CONSEGNA 1:
Nel testo sul negazionismo e l'ambiente, sostituisca "consumismo sfrenato" con "consumismo illimitato" e riporti il tratto che va da "Un altro elemento" fino a "alle nuove generazioni.".
CONSEGNA 2:
Indichi tutte le parole che, nel testo sul negazionismo e l'ambiente, iniziano con la lettera maiuscola pur non trovandosi all'inizio di una frase.
CONSEGNA 3:
Prosegua il testo sul negazionismo e l'ambiente, cominciando subito dopo la sua ultima frase.

SEZIONE DEL DOCUMENTO:
= = = = =

Alcune altre cose li hanno accomunati nella stagione del Coronavirus. In particolare, il timore che la difesa dal contagio finisse per andare a scapito dell’economia e della finanza. Il loro “negazionismo”, dunque, non aveva niente di scientifico, bensì è stato solo frutto del loro concepire una visione quasi esclusivamente economicistica che tiene in poca considerazione il rispetto della Vita, soprattutto se questa finisce ad essere valutata in alternativa agli interessi del mondo finanziario ed economico.
Un altro elemento in comune dei tre è una sostanziale indifferenza nei confronti dei problemi ambientali e della necessità che si proceda ad una modifica dei sistemi produzione, al cambio di alcuni stili di vita basati solamente su di un consumismo sfrenato senza porsi il problema della qualità dei consumi e delle conseguenze che questi hanno sull’equilibrio naturale e sulle condizione in cui la Terra verrà consegnata alle nuove generazioni.

= = = = =

ELENCO DATI:

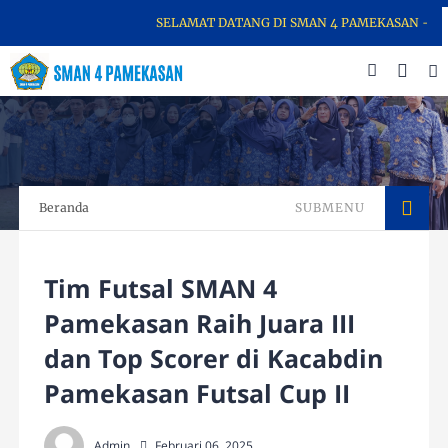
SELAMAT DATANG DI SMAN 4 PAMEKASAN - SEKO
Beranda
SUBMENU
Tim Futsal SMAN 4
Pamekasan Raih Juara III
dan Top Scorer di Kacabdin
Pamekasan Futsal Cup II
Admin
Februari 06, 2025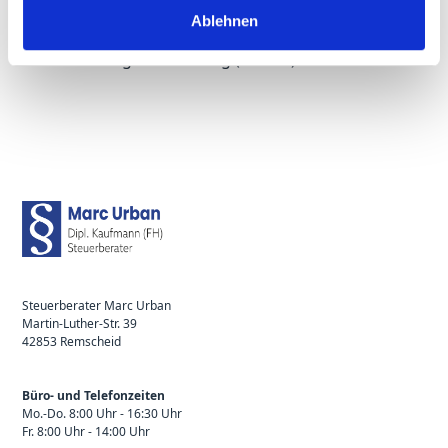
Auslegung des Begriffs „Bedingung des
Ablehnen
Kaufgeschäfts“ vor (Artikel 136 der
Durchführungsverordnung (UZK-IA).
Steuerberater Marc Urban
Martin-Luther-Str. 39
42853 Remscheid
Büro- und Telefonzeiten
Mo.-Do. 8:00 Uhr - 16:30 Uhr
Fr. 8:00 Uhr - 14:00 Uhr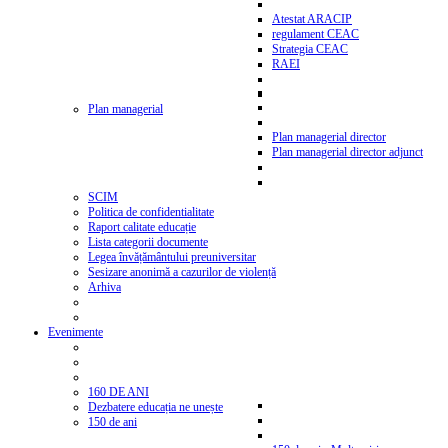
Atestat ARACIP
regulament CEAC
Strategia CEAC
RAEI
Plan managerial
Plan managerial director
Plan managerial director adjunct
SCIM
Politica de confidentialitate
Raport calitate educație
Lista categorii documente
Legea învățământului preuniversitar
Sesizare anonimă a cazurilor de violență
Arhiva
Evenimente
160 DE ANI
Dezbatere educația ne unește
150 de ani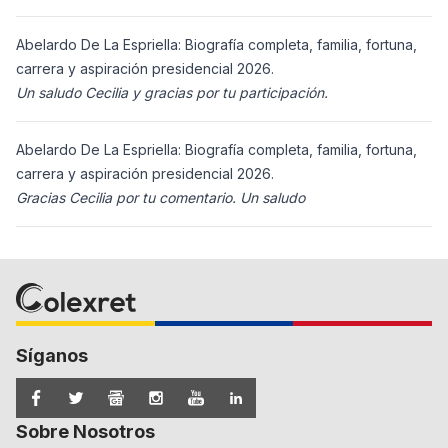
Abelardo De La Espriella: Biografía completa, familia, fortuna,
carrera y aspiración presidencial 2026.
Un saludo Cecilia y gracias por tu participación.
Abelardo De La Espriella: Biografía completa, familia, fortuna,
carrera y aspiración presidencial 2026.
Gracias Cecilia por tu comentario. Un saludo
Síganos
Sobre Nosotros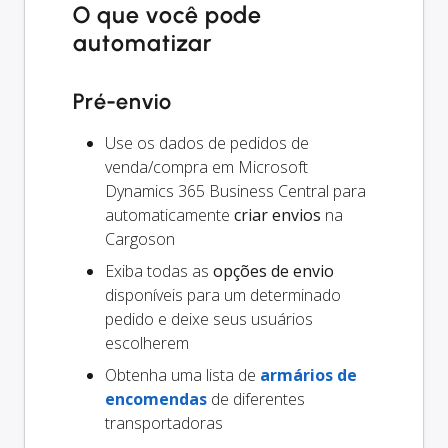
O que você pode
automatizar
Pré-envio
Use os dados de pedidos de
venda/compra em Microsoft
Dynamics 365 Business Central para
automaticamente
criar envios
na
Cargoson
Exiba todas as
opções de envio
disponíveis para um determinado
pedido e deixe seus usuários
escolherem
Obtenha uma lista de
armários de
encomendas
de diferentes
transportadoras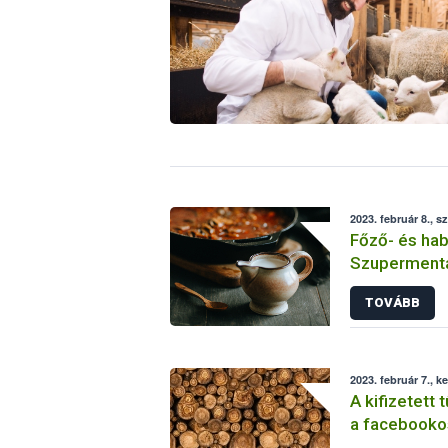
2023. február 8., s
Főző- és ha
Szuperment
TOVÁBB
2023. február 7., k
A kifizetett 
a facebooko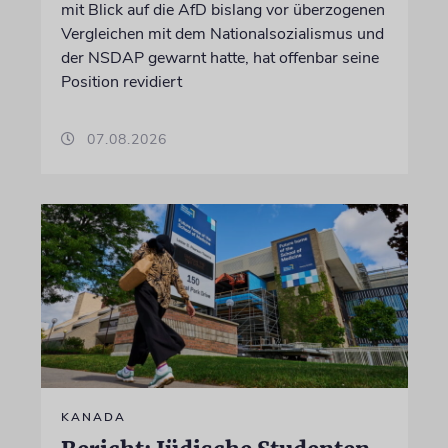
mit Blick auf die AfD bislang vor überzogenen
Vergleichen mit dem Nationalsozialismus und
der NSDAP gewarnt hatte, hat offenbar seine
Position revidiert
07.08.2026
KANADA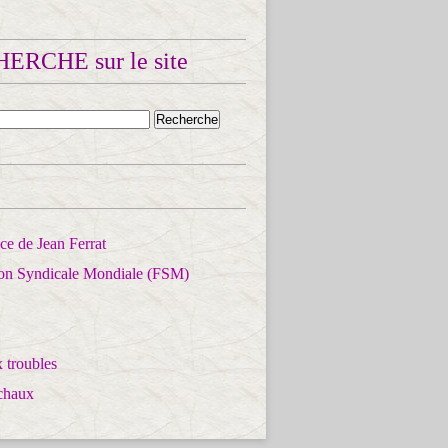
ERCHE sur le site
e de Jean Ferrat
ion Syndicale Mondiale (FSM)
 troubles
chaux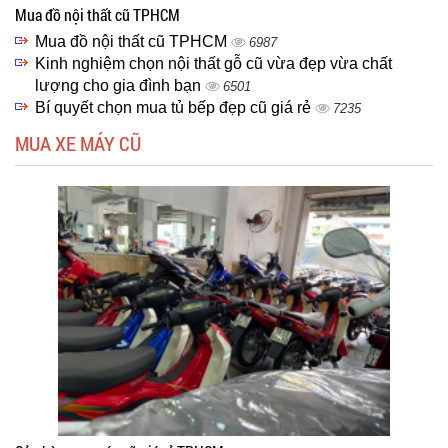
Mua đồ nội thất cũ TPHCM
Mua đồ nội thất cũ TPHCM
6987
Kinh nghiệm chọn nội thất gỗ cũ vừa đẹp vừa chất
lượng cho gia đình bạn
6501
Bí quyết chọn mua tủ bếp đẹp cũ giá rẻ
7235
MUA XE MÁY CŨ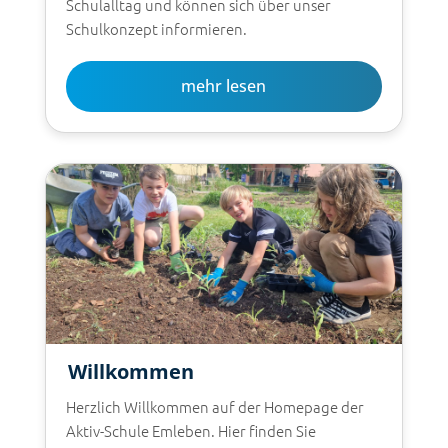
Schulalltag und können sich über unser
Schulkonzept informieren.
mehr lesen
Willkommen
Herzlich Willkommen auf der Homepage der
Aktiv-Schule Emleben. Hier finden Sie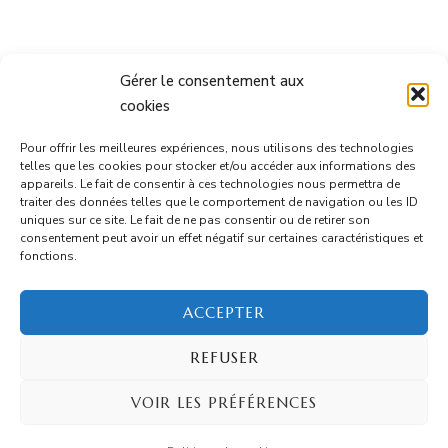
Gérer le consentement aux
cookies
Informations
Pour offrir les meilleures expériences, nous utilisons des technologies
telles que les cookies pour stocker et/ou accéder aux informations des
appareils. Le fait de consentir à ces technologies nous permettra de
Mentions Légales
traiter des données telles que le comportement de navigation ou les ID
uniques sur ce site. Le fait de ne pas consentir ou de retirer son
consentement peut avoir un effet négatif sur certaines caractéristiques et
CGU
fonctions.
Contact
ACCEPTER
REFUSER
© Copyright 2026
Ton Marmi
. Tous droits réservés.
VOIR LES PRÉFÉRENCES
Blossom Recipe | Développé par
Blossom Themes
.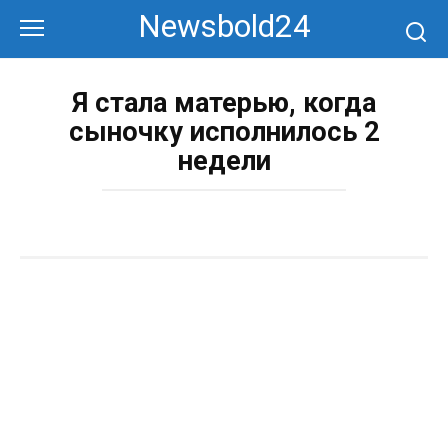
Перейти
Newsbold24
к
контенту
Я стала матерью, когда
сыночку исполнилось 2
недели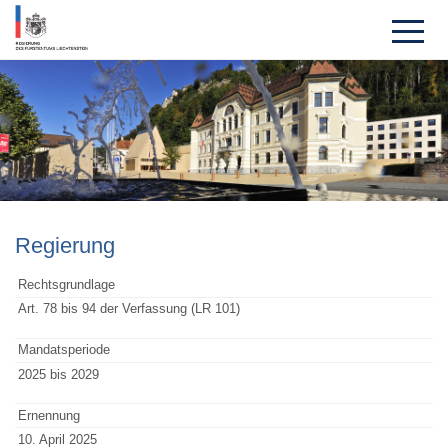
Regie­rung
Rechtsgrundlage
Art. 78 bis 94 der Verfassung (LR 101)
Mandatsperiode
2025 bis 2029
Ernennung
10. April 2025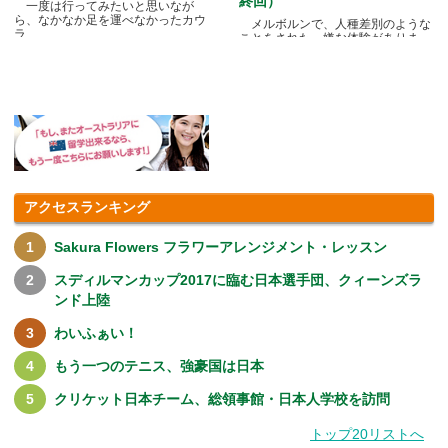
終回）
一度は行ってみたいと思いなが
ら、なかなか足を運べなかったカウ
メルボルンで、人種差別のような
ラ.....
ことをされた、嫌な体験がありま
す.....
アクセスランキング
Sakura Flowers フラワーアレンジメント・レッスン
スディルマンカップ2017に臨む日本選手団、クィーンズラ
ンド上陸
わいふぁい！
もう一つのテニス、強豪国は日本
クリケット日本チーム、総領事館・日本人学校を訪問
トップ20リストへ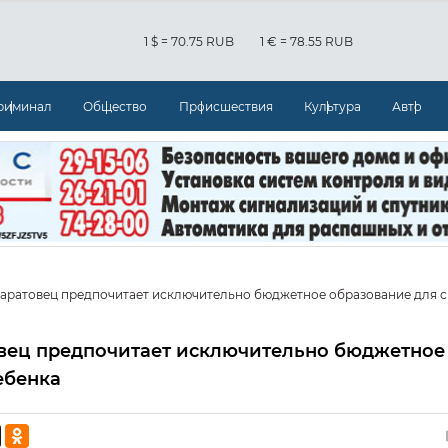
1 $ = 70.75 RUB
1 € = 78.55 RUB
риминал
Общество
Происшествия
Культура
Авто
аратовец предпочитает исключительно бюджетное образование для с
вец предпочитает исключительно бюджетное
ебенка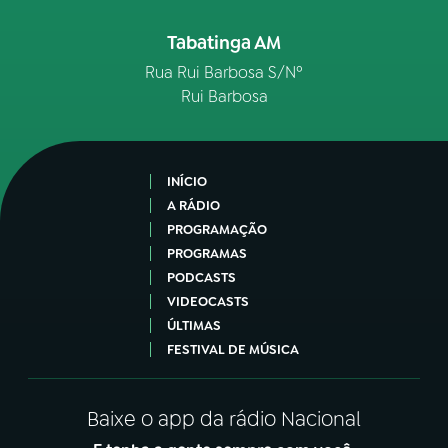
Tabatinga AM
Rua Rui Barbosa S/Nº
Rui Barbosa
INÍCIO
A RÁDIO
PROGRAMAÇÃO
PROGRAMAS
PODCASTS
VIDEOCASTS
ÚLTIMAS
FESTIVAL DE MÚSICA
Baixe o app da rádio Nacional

= = = = =

SPAZIO RISPOSTA 1:
Un altro elemento in comune dei tre è una sostanziale indifferenza nei confronti dei problemi ambientali e della necessità che si proceda ad una modifica dei sistemi produzione, al cambio di alcuni stili di vita basati solamente su di un consumismo illimitato senza porsi il problema della qualità dei consumi e delle conseguenze che questi hanno sull’equilibrio naturale e sulle condizione in cui la Terra verrà consegnata alle nuove generazioni.

SPAZIO RISPOSTA 2:
Coronavirus, Vita, Terra

SPAZIO RISPOSTA 3:
La loro è stata un’inutile resistenza culturale, politica e decisionale. Rivelatrice persino dell’assenza di una virile consapevolezza di dover esaminare i fenomeni per quelli che sono e, quindi, di accettare l’idea di quanto e di come sia necessario intervenire non solo per quello che ci piacerebbe fossero le cose.
In fondo, la differenza tra un vero statista e un abile sfruttatore degli umori popolari e un altrettanto abile manipolatore del voto degli elettori sta tutta qua. La conferma che in tutto il mondo mancano leader moderati o di destra capaci di mantenere ferma la loro visione ideologica, ma accettando la responsabilità di farsi carico di un’intera società. Eppure, nel passato alcuni personaggi del loro mondo ci sono stati. Da essi, la destra potrebbe trarre una sostanziale ispirazione. Su tutti vale la pena di citarne almeno quattro: Churchill, il generale De Gaulle, Ronald Reagan e la signora Thatcher. Probabilmente, queste figure del conservatorismo, davvero passate alla storia, non avrebbero arretrato di un centimetro da una visione di destra, ma avrebbero fatto di tutto per non far morire persone in condizione di essere salvate o far ammalare inutilmente centinaia di migliaia di donne, uomini, anziani e bambini.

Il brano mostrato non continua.